光武さん「裁判長の冨田裁判長と右陪席の水越さん。で、私が左陪席でここにいます」
裁判は、裁判官が1人で担当する“単独”か、3人1組で担当する“合議体”で行われます。
合議体では、中央に座るベテランを“裁判長”。右側に座る中堅を“右陪席”。左側に座る若手を“左陪席”と呼びます。この日、裁判員裁判の初公判が、始まろうとしていました。裁判員が評議する際、司会進行などを行うのが、光武さんの役割です。

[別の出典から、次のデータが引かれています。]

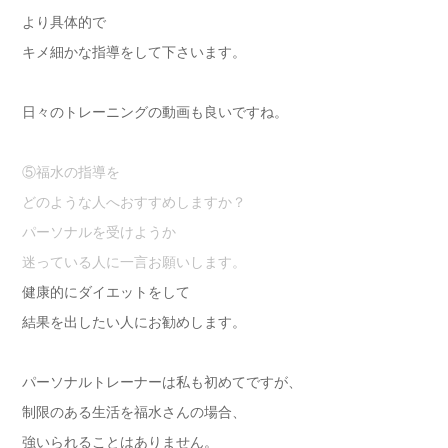
より具体的で
キメ細かな指導をして下さいます。
日々のトレーニングの動画も良いですね。
⑤福水の指導を
どのような人へおすすめしますか？
パーソナルを受けようか
迷っている人に一言お願いします。
健康的にダイエットをして
結果を出したい人にお勧めします。
パーソナルトレーナーは私も初めてですが、
制限のある生活を福水さんの場合、
強いられることはありません。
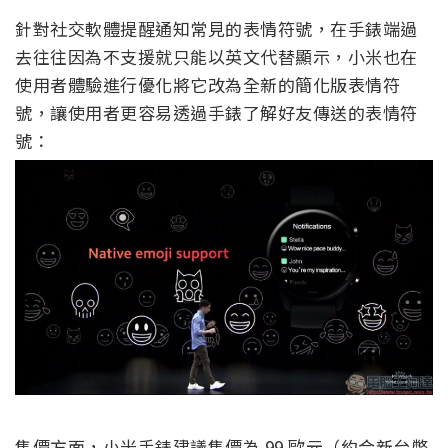
針對社交軟體提醒通知常見的表情符號，在手錶端過
去往往因為不支援就只能以英文代替顯示，小米也在
使用者體驗進行優化將它改為全新的簡化版表情符
號，讓使用者更容易透過手錶了解好友傳送的表情符
號：
售價方面，小米手錶建議售價為 99 歐元（約合新台幣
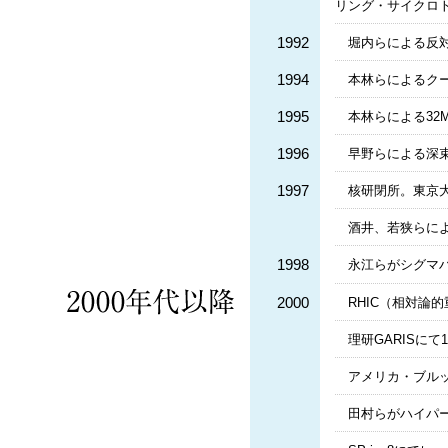
リング・サイクロト
1992
堀内らによる反対
1994
本林らによるク
1995
本林らによる32
1996
早野らによる深
1997
核研閉所。東京大
酒井、若狭らに
1998
永江らがシグマ
2000
RHIC（相対論
理研GARISにて
アメリカ・ブルッ
田村らがハイパ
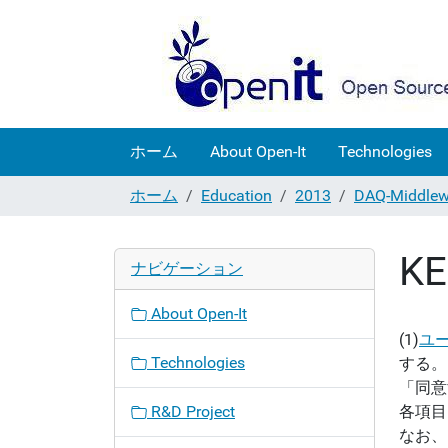
ホーム
About Open-It
Technologies
ホーム
Education
2013
DAQ-Midd
K
ナビゲーション
About Open-It
(1)
ユ
Technologies
する。
「同意
R&D Project
各項目
なお、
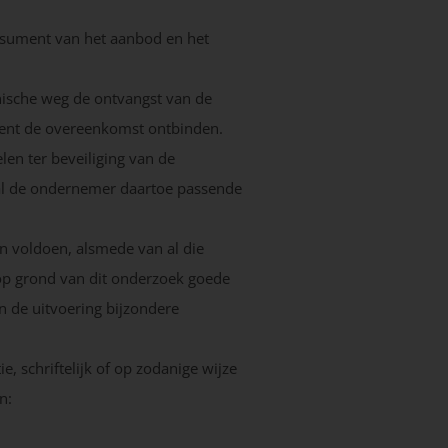
nsument van het aanbod en het
nische weg de ontvangst van de
ment de overeenkomst ontbinden.
en ter beveiliging van de
zal de ondernemer daartoe passende
an voldoen, alsmede van al die
op grond van dit onderzoek goede
n de uitvoering bijzondere
, schriftelijk of op zodanige wijze
n:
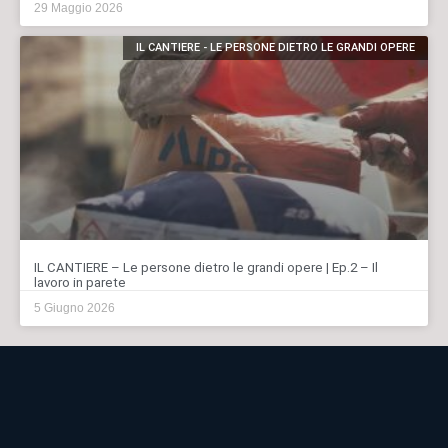
29 Maggio 2026
IL CANTIERE - LE PERSONE DIETRO LE GRANDI OPERE
IL CANTIERE – Le persone dietro le grandi opere | Ep.2 – Il
lavoro in parete
5 Giugno 2026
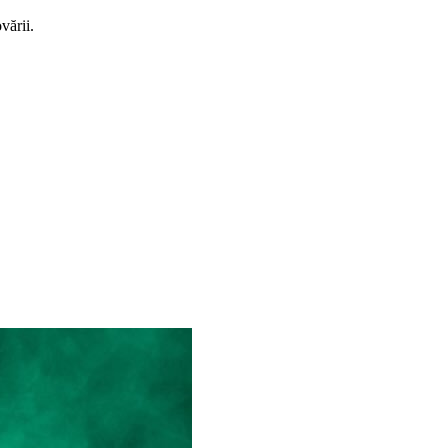
vării.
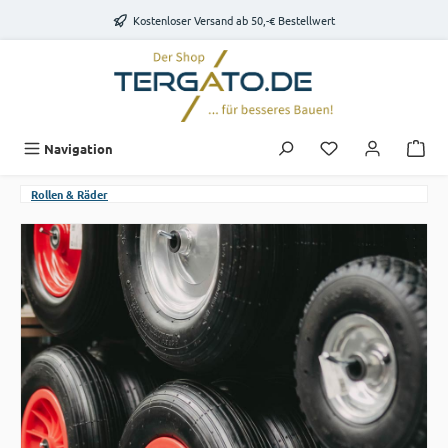
Zum Hauptinhalt springen
Kostenloser Versand ab 50,-€ Bestellwert
Du hast 0 Produk
Navigation
Rollen & Räder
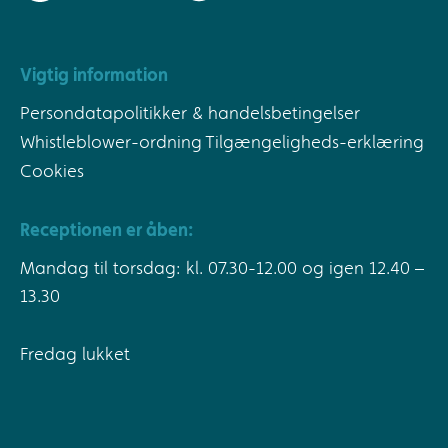
Vigtig information
Persondatapolitikker & handelsbetingelser
Whistleblower-ordning
Tilgængeligheds-erklæring
Cookies
Receptionen er åben:
Mandag til torsdag: kl. 07.30-12.00 og igen 12.40 –
13.30
Fredag lukket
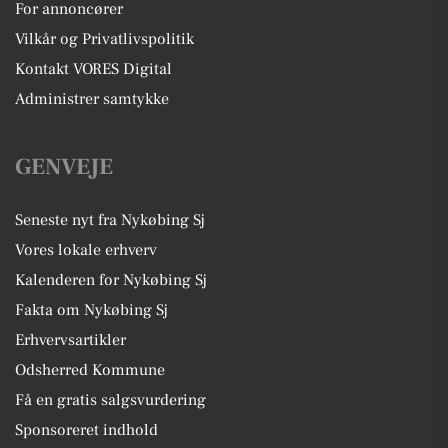
For annoncører
Vilkår og Privatlivspolitik
Kontakt VORES Digital
Administrer samtykke
GENVEJE
Seneste nyt fra Nykøbing Sj
Vores lokale erhverv
Kalenderen for Nykøbing Sj
Fakta om Nykøbing Sj
Erhvervsartikler
Odsherred Kommune
Få en gratis salgsvurdering
Sponsoreret indhold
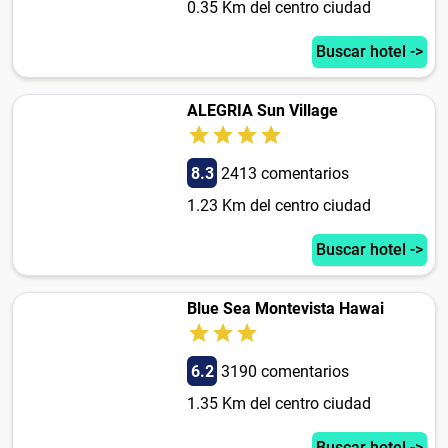
0.35 Km del centro ciudad
Buscar hotel ->
ALEGRIA Sun Village
8.3
2413 comentarios
1.23 Km del centro ciudad
Buscar hotel ->
Blue Sea Montevista Hawai
6.2
3190 comentarios
1.35 Km del centro ciudad
Buscar hotel ->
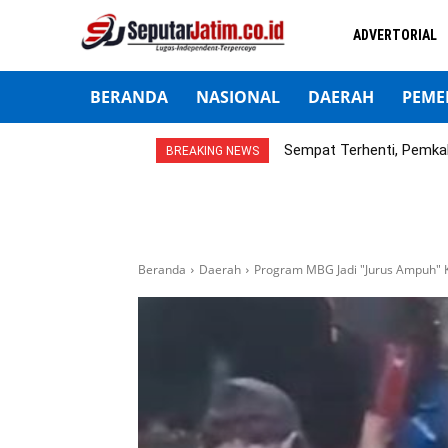
ADVERTORIAL
BERANDA
NASIONAL
DAERAH
PEME
Sempat Terhenti, Pemka
BREAKING NEWS
Beranda
Daerah
Program MBG Jadi "Jurus Ampuh"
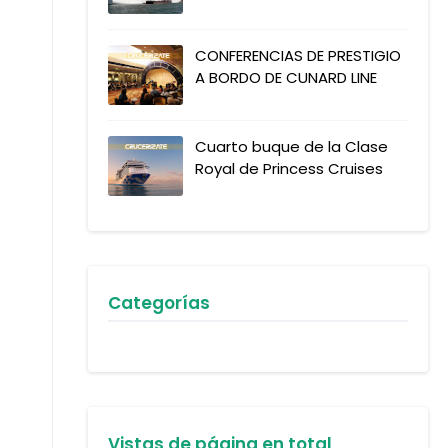
CONFERENCIAS DE PRESTIGIO
A BORDO DE CUNARD LINE
Cuarto buque de la Clase
Royal de Princess Cruises
Categorías
Vistas de página en total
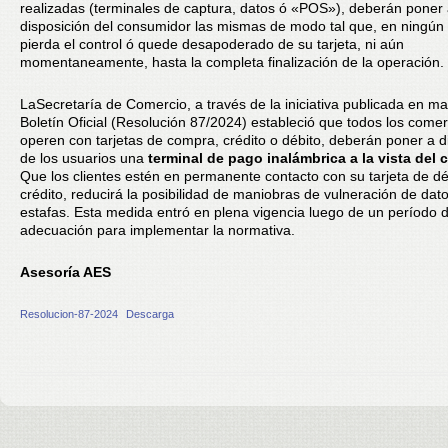
realizadas (terminales de captura, datos ó «POS»), deberán poner
disposición del consumidor las mismas de modo tal que, en ningú
pierda el control ó quede desapoderado de su tarjeta, ni aún
momentaneamente, hasta la completa finalización de la operación.
La
Secretaría de Comercio, a través de la iniciativa publicada en ma
Boletín Oficial (Resolución 87/2024) estableció que todos los come
operen con tarjetas de compra, crédito o débito, deberán poner a d
de los usuarios una
terminal de pago inalámbrica a la vista del c
Que los clientes estén en permanente contacto con su tarjeta de dé
crédito, reducirá la posibilidad de maniobras de vulneración de dat
estafas. Esta medida entró en plena vigencia luego de un período 
adecuación para implementar la normativa.
Asesoría AES
Resolucion-87-2024
Descarga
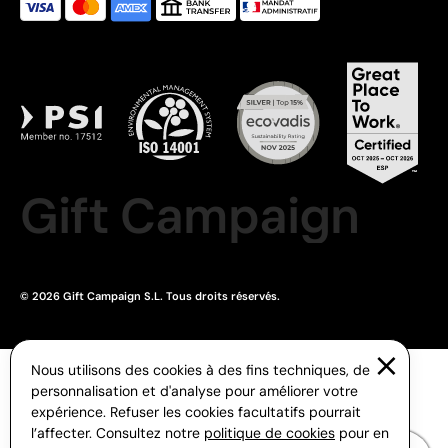
Gift Campaign
© 2026 Gift Campaign S.L. Tous droits réservés.
Nous utilisons des cookies à des fins techniques, de
personnalisation et d'analyse pour améliorer votre
expérience. Refuser les cookies facultatifs pourrait
l’affecter. Consultez notre
politique de cookies
pour en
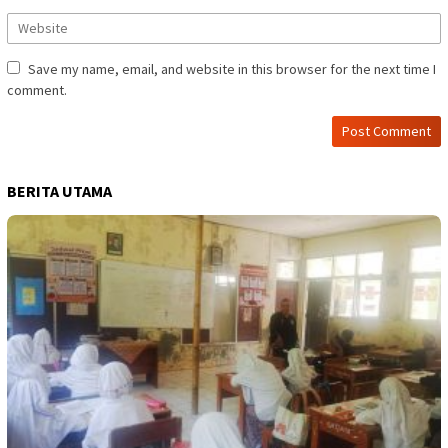
Save my name, email, and website in this browser for the next time I
comment.
BERITA UTAMA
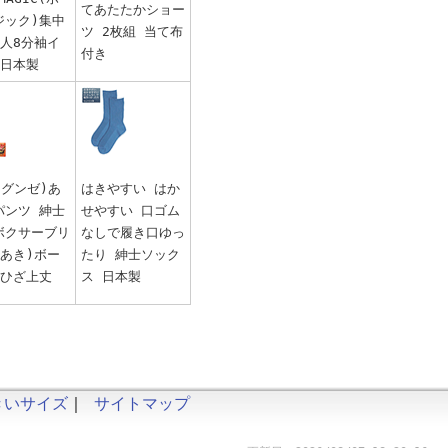
てあたたかショー
ジック)集中
ツ 2枚組 当て布
婦人8分袖イ
付き
 日本製
E(グンゼ)あ
はきやすい はか
パンツ 紳士
せやすい 口ゴム
ボクサーブリ
なしで履き口ゆっ
前あき)ボー
たり 紳士ソック
 ひざ上丈
ス 日本製
きいサイズ
｜
サイトマップ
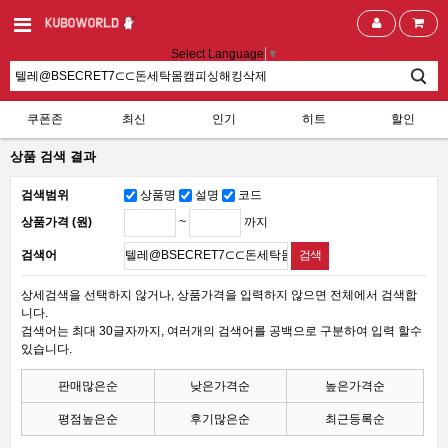
Select Language
▼
쿠폰존
최신
인기
히트
할인
상품 검색 결과
검색범위
상품명
설명
코드
~
까지
상품가격 (원)
검색어
상세검색을 선택하지 않거나, 상품가격을 입력하지 않으면 전체에서 검색합
니다.
검색어는 최대 30글자까지, 여러개의 검색어를 공백으로 구분하여 입력 할수
있습니다.
판매많은순
낮은가격순
높은가격순
평점높은순
후기많은순
최근등록순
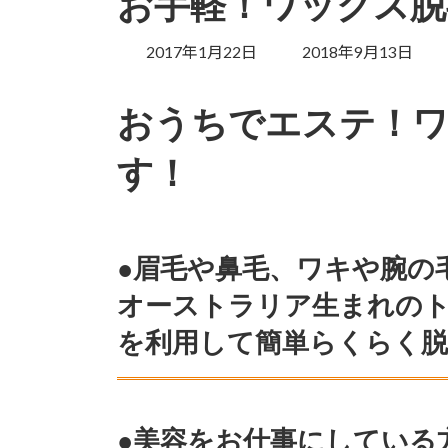
お手軽！ワックス脱
最
2017年1月22日
2018年9月13日
終
更
おうちでエステ！
新
日
す！
時
:
●眉毛や鼻毛、ワキや腕の
オーストラリア生まれの
を利用して簡単らくらく
●美容をお仕事にしている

光武さん「被告人がどういうことをしたかというのと、何で、こういうことをしちゃったのかという、そういった大きな2つの柱があって、それをしっかりと理解してもらった上で、裁判員の方がしっかりと考えられるようにうまく評議を進行できるようにというのを一番、意識してやっています」
裁判を前にロッカーから取り出したのは“黒い法服”。
ディレクター「なぜ(法服は)黒いのか?」
光武さん「何者にも染まらないために真っ黒だとよく言われていますね」
今回の裁判員裁判は、検察と弁護側それぞれの冒頭陳述や被告人質問など、3日間の日程で行われました。1週間後、判決の日。被告は、有罪となりました。光武さんは、人を裁く時、何を思うのか?
光武さん「判決が被告に響いているか、そうでないか、被告の様子をじっと見ている」
裁判長「お疲れさまでした。じゃあ気を付けてお帰りください」
3年ほどで転勤を繰り返す裁判官。光武さんは新たな任地、福岡地方裁判所へ異動が決まりました。
そして、新たな家族も。
妻「2人目です」
光武さん「また男の子が」
裁判官も“普通の人”。でも、人が人を、裁く重い仕事。光武さんは、今日も法廷に向かいます。
光武さん「そんな大それたことができるわけでもないのかもしれないけれど、自分が関与してる裁判に関わった人たちに1つでも良い影響が与えられるような判決を書きたいな」
2021年6月放送 NNNドキュメント’21『イチケイの見習い裁判官 密着500日…人を裁くシゴト』(広島テレビ制作)をリメイクしました。